### EXERCISE DIRECTIONS
From the listing below, set down exactly the lines between the one holding "epithelial cells exhibit" and the one holding "nuclear protein expression", inclusive. No other line is wanted.

### PROVIDED MATERIAL
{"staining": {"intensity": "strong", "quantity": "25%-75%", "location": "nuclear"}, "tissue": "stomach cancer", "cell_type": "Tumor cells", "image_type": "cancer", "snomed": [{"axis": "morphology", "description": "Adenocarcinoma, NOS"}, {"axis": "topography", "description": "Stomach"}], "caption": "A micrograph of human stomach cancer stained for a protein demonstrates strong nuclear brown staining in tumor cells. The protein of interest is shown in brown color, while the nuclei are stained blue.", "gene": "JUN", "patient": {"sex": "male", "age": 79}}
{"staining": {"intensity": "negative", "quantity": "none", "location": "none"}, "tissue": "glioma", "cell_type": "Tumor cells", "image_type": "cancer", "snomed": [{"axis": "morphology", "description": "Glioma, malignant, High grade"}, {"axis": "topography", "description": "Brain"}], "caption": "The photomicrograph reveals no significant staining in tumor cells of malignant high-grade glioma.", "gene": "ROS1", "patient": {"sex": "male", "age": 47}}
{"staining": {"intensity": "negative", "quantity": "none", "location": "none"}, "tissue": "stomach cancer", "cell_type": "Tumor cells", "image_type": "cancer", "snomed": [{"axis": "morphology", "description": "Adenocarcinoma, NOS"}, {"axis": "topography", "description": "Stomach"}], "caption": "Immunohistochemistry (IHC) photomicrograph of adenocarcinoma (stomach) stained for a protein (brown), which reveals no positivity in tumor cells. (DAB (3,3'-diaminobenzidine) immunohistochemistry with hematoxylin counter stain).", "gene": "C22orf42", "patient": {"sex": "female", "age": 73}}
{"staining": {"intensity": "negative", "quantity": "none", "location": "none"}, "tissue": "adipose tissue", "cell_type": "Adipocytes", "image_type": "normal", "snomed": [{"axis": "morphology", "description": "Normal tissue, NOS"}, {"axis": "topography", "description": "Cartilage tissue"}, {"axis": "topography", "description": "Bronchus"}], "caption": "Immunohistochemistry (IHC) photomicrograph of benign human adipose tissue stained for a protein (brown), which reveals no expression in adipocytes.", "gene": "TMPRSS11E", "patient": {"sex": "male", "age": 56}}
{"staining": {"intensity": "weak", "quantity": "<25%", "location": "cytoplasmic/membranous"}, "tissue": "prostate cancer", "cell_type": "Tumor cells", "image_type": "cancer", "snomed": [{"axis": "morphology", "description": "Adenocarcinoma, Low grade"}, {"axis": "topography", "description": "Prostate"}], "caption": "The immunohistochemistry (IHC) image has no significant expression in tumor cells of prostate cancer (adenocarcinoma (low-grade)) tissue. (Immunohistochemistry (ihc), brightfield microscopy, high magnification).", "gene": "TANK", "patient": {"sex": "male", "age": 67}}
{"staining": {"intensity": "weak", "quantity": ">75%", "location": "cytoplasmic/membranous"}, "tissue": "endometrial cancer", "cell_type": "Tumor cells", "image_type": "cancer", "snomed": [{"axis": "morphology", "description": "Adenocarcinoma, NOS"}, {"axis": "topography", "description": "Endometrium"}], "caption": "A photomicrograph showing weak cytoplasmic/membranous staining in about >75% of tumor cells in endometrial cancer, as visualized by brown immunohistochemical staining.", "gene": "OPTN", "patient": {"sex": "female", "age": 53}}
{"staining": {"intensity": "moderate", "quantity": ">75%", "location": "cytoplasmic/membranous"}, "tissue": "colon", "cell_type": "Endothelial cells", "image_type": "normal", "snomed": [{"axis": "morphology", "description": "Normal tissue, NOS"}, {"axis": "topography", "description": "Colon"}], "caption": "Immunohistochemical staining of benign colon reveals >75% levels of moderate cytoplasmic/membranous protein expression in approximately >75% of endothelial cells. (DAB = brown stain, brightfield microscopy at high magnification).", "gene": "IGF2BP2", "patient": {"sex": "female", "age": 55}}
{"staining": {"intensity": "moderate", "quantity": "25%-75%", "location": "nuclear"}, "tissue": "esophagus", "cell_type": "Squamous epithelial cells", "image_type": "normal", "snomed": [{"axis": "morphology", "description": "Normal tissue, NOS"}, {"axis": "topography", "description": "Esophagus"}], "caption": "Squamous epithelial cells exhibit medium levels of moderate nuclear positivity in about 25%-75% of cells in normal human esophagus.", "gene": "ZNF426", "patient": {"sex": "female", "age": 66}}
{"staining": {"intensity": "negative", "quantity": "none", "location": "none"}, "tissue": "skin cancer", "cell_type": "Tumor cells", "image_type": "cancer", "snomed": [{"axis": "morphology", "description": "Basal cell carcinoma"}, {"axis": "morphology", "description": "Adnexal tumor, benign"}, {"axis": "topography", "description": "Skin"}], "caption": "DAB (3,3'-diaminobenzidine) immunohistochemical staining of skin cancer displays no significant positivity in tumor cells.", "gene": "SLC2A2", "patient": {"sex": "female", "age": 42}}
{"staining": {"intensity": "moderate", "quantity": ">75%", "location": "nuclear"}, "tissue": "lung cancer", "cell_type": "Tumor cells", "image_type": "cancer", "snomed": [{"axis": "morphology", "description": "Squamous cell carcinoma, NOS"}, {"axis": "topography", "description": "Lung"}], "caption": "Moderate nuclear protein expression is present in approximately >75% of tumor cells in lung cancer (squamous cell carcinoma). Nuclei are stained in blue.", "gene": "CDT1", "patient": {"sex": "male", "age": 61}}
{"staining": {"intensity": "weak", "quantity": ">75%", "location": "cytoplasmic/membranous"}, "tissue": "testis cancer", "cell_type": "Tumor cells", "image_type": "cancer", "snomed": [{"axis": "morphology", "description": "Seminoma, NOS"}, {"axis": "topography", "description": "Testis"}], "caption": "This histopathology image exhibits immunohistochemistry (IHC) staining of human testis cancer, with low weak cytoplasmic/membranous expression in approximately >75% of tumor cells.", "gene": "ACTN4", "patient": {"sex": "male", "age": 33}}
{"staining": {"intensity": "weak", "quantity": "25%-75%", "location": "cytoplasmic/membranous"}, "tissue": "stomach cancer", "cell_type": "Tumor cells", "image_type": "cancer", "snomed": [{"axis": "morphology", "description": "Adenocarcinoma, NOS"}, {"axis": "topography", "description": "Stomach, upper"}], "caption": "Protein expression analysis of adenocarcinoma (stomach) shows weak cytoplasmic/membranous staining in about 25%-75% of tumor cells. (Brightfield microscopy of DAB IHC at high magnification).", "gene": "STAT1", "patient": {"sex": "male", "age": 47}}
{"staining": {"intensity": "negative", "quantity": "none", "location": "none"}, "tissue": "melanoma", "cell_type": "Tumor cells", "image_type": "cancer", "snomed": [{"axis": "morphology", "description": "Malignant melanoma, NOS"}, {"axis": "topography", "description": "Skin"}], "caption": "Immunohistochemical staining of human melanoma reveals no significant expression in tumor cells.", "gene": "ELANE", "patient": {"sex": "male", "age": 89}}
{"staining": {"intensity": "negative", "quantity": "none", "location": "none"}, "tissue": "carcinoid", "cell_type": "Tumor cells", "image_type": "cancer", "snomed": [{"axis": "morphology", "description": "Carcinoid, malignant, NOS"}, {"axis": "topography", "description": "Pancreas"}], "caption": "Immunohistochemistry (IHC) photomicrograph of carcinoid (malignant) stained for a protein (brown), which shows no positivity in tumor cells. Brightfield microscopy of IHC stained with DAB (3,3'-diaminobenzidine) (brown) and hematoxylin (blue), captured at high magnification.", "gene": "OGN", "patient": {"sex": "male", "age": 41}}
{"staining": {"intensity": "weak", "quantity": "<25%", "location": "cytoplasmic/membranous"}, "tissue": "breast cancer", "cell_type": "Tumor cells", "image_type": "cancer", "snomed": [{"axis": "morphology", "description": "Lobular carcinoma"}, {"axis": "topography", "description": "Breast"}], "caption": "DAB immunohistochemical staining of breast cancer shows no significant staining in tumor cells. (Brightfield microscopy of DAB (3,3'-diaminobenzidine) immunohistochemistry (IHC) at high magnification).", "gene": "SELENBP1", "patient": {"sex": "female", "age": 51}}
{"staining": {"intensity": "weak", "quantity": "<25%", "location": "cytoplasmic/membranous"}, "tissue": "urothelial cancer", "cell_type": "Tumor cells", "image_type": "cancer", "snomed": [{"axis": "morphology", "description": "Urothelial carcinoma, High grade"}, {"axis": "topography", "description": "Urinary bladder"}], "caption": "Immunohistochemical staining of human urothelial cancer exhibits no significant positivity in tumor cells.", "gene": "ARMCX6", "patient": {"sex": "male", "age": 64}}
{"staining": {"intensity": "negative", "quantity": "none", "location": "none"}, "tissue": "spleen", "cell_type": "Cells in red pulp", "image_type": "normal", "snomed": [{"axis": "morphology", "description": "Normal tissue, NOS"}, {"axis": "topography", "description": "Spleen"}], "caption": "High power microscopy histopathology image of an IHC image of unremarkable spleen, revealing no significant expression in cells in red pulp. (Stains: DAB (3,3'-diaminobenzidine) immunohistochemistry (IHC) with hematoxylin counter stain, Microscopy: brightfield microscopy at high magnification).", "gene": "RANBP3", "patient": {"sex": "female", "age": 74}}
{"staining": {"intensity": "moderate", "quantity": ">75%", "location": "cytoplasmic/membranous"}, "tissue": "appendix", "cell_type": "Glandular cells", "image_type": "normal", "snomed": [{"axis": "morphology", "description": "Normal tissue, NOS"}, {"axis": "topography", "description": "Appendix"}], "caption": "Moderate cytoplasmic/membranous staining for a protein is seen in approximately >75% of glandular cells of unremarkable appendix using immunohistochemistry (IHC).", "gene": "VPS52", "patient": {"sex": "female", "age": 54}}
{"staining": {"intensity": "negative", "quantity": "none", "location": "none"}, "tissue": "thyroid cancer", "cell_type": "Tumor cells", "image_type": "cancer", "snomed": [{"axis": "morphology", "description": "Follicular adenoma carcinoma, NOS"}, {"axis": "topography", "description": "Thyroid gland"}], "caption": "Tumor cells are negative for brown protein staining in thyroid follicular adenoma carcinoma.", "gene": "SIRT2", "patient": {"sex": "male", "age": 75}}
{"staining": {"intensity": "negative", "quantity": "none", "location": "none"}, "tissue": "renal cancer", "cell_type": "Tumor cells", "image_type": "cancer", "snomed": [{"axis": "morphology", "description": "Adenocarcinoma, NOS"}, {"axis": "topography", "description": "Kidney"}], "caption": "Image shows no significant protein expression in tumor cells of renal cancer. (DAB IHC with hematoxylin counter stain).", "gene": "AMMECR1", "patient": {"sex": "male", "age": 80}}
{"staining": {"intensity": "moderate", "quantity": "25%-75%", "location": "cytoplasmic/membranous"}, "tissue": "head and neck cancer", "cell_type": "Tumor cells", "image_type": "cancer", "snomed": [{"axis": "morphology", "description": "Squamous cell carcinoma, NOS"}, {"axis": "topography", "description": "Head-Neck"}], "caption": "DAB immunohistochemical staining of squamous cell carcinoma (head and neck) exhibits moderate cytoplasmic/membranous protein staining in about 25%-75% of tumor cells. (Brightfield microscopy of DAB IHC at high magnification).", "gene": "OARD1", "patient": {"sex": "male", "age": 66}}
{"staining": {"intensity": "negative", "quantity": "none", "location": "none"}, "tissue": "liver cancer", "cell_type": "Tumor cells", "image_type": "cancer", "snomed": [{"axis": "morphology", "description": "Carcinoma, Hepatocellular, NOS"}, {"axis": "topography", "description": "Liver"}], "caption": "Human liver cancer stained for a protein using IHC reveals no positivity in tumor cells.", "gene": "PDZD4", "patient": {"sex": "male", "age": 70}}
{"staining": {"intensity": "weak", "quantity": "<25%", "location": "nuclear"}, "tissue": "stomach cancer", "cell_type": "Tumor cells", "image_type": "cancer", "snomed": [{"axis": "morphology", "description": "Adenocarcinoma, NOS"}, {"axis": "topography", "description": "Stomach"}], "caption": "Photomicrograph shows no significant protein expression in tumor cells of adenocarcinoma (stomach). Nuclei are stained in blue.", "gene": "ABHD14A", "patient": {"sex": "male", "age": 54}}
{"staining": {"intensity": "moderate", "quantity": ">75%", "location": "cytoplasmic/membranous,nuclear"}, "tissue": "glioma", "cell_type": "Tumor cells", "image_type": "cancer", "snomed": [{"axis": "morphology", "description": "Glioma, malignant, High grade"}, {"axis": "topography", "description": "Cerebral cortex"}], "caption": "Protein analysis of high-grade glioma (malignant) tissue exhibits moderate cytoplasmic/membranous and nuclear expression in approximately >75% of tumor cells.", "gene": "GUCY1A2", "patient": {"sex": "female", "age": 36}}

### ANSWER TO THE PROBLEM
{"staining": {"intensity": "moderate", "quantity": "25%-75%", "location": "nuclear"}, "tissue": "esophagus", "cell_type": "Squamous epithelial cells", "image_type": "normal", "snomed": [{"axis": "morphology", "description": "Normal tissue, NOS"}, {"axis": "topography", "description": "Esophagus"}], "caption": "Squamous epithelial cells exhibit medium levels of moderate nuclear positivity in about 25%-75% of cells in normal human esophagus.", "gene": "ZNF426", "patient": {"sex": "female", "age": 66}}
{"staining": {"intensity": "negative", "quantity": "none", "location": "none"}, "tissue": "skin cancer", "cell_type": "Tumor cells", "image_type": "cancer", "snomed": [{"axis": "morphology", "description": "Basal cell carcinoma"}, {"axis": "morphology", "description": "Adnexal tumor, benign"}, {"axis": "topography", "description": "Skin"}], "caption": "DAB (3,3'-diaminobenzidine) immunohistochemical staining of skin cancer displays no significant positivity in tumor cells.", "gene": "SLC2A2", "patient": {"sex": "female", "age": 42}}
{"staining": {"intensity": "moderate", "quantity": ">75%", "location": "nuclear"}, "tissue": "lung cancer", "cell_type": "Tumor cells", "image_type": "cancer", "snomed": [{"axis": "morphology", "description": "Squamous cell carcinoma, NOS"}, {"axis": "topography", "description": "Lung"}], "caption": "Moderate nuclear protein expression is present in approximately >75% of tumor cells in lung cancer (squamous cell carcinoma). Nuclei are stained in blue.", "gene": "CDT1", "patient": {"sex": "male", "age": 61}}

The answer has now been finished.